▸ **WHAT TO DO**:
Set down all of the entries exactly, leaving nothing out.

▸ **DATASET ENTRIES**:
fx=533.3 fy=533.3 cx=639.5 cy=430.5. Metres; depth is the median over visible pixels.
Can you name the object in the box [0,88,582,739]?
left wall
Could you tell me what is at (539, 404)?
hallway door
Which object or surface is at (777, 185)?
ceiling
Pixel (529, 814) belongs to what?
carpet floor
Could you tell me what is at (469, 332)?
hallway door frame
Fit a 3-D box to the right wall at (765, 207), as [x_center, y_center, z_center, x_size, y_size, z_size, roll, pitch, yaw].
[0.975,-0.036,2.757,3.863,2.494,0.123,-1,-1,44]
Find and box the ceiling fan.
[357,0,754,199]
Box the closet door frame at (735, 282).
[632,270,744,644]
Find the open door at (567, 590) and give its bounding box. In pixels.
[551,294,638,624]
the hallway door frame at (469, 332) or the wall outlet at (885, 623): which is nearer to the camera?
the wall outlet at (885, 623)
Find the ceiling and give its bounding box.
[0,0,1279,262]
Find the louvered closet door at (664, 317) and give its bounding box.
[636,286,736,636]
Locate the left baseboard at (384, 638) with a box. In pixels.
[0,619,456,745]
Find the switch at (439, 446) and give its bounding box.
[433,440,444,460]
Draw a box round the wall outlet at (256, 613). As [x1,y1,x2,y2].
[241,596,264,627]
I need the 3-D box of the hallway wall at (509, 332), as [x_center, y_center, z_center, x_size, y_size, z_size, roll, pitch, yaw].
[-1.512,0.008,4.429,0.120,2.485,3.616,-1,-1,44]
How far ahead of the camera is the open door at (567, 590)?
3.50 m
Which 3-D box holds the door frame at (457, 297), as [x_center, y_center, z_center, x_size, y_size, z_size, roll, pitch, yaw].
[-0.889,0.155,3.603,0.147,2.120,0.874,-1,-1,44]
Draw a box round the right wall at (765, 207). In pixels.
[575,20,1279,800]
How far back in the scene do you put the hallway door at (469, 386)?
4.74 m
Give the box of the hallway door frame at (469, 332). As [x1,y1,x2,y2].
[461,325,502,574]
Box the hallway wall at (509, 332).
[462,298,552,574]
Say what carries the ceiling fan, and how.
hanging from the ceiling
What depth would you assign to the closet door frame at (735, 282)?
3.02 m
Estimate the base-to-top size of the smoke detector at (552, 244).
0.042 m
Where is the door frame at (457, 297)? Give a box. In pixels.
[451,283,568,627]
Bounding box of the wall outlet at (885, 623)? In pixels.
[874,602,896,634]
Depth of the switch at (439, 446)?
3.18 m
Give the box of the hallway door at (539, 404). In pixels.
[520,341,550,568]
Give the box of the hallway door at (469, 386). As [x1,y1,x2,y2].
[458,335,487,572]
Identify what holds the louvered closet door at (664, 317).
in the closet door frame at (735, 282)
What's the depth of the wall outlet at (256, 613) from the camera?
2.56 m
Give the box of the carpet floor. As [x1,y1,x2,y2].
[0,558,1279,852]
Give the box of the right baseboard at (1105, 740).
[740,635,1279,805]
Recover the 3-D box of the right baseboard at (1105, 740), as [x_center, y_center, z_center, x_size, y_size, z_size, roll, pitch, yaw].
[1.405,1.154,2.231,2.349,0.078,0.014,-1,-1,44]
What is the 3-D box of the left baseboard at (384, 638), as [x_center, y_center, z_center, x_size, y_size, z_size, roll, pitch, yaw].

▸ **SOLUTION FOR THIS PROBLEM**:
fx=533.3 fy=533.3 cx=639.5 cy=430.5. Metres; depth is the median over visible pixels.
Can you name the object in the box [0,88,582,739]?
left wall
Could you tell me what is at (539, 404)?
hallway door
Which object or surface is at (777, 185)?
ceiling
Pixel (529, 814) belongs to what?
carpet floor
Could you tell me what is at (469, 332)?
hallway door frame
Fit a 3-D box to the right wall at (765, 207), as [x_center, y_center, z_center, x_size, y_size, z_size, roll, pitch, yaw].
[0.975,-0.036,2.757,3.863,2.494,0.123,-1,-1,44]
Find and box the ceiling fan.
[357,0,754,199]
Box the closet door frame at (735, 282).
[632,270,744,644]
Find the open door at (567, 590) and give its bounding box. In pixels.
[551,294,638,624]
the hallway door frame at (469, 332) or the wall outlet at (885, 623): which is nearer to the camera?
the wall outlet at (885, 623)
Find the ceiling and give its bounding box.
[0,0,1279,262]
Find the louvered closet door at (664, 317) and give its bounding box.
[636,286,736,636]
Locate the left baseboard at (384, 638) with a box. In pixels.
[0,619,456,745]
Find the switch at (439, 446) and give its bounding box.
[433,440,444,460]
Draw a box round the wall outlet at (256, 613). As [x1,y1,x2,y2].
[241,596,264,627]
I need the 3-D box of the hallway wall at (509, 332), as [x_center, y_center, z_center, x_size, y_size, z_size, roll, pitch, yaw].
[-1.512,0.008,4.429,0.120,2.485,3.616,-1,-1,44]
How far ahead of the camera is the open door at (567, 590)?
3.50 m
Which 3-D box holds the door frame at (457, 297), as [x_center, y_center, z_center, x_size, y_size, z_size, roll, pitch, yaw].
[-0.889,0.155,3.603,0.147,2.120,0.874,-1,-1,44]
Draw a box round the right wall at (765, 207). In pixels.
[575,20,1279,800]
How far back in the scene do you put the hallway door at (469, 386)?
4.74 m
Give the box of the hallway door frame at (469, 332). As [x1,y1,x2,y2].
[461,325,502,574]
Box the hallway wall at (509, 332).
[462,298,552,574]
Say what carries the ceiling fan, and how.
hanging from the ceiling
What depth would you assign to the closet door frame at (735, 282)?
3.02 m
Estimate the base-to-top size of the smoke detector at (552, 244).
0.042 m
Where is the door frame at (457, 297)? Give a box. In pixels.
[451,283,568,627]
Bounding box of the wall outlet at (885, 623)? In pixels.
[874,602,896,634]
Depth of the switch at (439, 446)?
3.18 m
Give the box of the hallway door at (539, 404). In pixels.
[520,341,550,568]
Give the box of the hallway door at (469, 386). As [x1,y1,x2,y2].
[458,335,487,572]
Identify what holds the louvered closet door at (664, 317).
in the closet door frame at (735, 282)
What's the depth of the wall outlet at (256, 613) from the camera?
2.56 m
Give the box of the carpet floor. As [x1,y1,x2,y2].
[0,558,1279,852]
Give the box of the right baseboard at (1105, 740).
[740,635,1279,805]
Recover the 3-D box of the right baseboard at (1105, 740), as [x_center, y_center, z_center, x_size, y_size, z_size, roll, pitch, yaw].
[1.405,1.154,2.231,2.349,0.078,0.014,-1,-1,44]
What is the 3-D box of the left baseboard at (384, 638), as [x_center, y_center, z_center, x_size, y_size, z_size, roll, pitch, yaw].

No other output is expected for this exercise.